* Tareas a realizar *
1 - ¿Qué obra de Freud se cita en el fragmento sobre el juego y la agresividad infantil?
2 - Indique si cada uno de los siguientes enunciados concuerda con el fragmento sobre el juego y la agresividad infantil. Responda sí o no y cite las palabras del fragmento que lo deciden.
(a) El odio y la violencia se manifiestan de forma muy evidente en los juegos infantiles.
(b) La actividad simbólica del juego es una elaboración de la propia agresividad del niño.
(c) Los combates con armas figuran como ejemplo de la forma en que el juego utiliza las tendencias agresivas.
3 - Extraiga del fragmento sobre el juego y la agresividad infantil el pasaje que comienza con "Aclaro al momento, que" y continúa hasta "directo del juego.", copiándolo literalmente.

* Fragmento proporcionado *
+ + + + +

Se podrían multiplicar los ejemplos para mostrar las diversas formas bajo las cuales el juego utiliza las tendencias agresivas, uno de ellos son los combates con armas. La crueldad inconscientemente expresada en los juegos frecuentemente es pavorosa. Cuando se observa de cerca la “guerra en pequeño” no tiene, como totalidad, nada que envidiar a la grande, a la de los adultos, y el niño es ese “perverso polimorfo” descrito por Freud en sus Tres ensayos sobre la teoría sexual; sin embargo, es curioso constatar hasta qué punto son poco aparentes en estos juegos, el odio y la violencia. Están en cierto modo confinados a la actividad simbólica, que no es una simple imitación de los combates a los que se entrega el adulto, sino una elaboración de la propia agresividad del niño.

Aclaro al momento, que lo que se ha descrito es muy distinto a los casos en el que el niño pequeño se entrega a un acceso de cólera o el adolescente manifiesta una conducta violenta, en donde lo agresivo resulta en una descarga desbordada directamente a un comportamiento momentáneo que sale del dominio directo del juego.

+ + + + +

* Material mostrado *
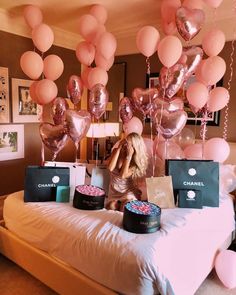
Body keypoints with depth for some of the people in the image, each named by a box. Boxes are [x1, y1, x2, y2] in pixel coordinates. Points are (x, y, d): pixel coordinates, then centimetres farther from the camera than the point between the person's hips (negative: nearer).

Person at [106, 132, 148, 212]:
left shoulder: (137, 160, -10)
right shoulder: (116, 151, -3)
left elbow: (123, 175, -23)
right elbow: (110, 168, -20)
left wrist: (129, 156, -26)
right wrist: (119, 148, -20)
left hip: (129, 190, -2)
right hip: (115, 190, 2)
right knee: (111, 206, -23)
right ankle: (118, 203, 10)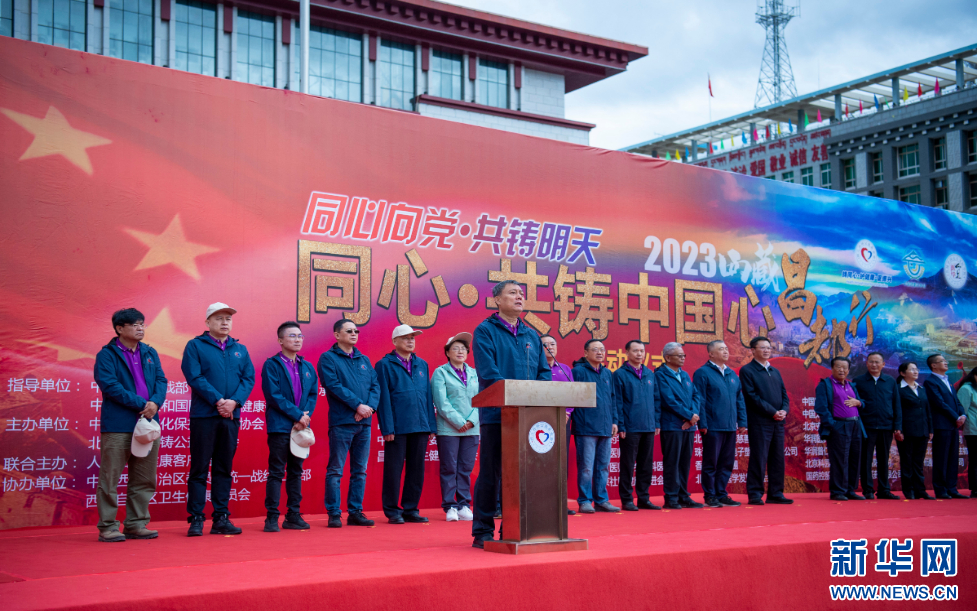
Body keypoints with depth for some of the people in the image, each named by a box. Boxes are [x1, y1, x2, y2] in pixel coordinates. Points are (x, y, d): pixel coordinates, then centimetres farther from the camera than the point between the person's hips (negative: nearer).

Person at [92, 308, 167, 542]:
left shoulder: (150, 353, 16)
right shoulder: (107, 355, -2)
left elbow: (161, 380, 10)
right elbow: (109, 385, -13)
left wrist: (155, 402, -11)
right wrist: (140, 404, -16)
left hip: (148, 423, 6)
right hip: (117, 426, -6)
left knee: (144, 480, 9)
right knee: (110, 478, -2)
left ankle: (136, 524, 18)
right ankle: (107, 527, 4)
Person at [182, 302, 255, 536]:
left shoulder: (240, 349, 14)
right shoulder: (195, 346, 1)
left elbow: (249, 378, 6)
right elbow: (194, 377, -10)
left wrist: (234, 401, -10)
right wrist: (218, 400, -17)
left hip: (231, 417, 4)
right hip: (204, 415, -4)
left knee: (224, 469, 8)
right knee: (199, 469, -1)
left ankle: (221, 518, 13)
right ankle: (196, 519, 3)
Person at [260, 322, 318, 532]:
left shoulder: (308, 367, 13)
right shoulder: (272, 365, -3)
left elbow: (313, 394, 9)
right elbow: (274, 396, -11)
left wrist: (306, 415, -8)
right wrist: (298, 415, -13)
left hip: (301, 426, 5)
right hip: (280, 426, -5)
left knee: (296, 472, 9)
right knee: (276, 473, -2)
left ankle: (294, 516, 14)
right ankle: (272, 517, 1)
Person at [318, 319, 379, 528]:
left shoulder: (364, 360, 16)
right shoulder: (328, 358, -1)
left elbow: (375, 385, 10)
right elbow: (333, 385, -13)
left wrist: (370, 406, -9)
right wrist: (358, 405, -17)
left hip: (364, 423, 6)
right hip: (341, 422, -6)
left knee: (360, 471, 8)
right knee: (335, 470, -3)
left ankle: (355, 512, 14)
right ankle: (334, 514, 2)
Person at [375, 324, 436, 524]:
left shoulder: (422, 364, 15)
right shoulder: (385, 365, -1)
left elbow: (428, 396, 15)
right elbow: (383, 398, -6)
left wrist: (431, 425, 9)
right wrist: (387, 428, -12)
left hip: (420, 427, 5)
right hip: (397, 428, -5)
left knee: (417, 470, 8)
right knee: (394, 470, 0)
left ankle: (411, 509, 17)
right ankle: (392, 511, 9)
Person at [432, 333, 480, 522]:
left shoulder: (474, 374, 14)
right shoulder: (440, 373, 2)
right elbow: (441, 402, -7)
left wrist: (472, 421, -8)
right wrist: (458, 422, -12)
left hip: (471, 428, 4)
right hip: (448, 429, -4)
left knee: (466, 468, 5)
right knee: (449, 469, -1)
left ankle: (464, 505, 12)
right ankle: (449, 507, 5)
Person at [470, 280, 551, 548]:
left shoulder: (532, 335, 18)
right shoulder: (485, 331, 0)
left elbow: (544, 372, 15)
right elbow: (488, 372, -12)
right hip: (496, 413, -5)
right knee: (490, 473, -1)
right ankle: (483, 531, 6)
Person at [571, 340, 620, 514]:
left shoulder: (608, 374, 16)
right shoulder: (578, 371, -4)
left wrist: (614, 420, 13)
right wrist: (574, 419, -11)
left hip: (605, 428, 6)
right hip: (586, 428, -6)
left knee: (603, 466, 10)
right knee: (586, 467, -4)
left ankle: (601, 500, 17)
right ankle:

+ + + + +

* Respuestas *
1 - Tres ensayos sobre la teoría sexual.

2 -
(a) No: "es curioso constatar hasta qué punto son poco aparentes en estos juegos, el odio y la violencia".
(b) Sí: "sino una elaboración de la propia agresividad del niño".
(c) Sí: "uno de ellos son los combates con armas".

3 -
Aclaro al momento, que lo que se ha descrito es muy distinto a los casos en el que el niño pequeño se entrega a un acceso de cólera o el adolescente manifiesta una conducta violenta, en donde lo agresivo resulta en una descarga desbordada directamente a un comportamiento momentáneo que sale del dominio directo del juego.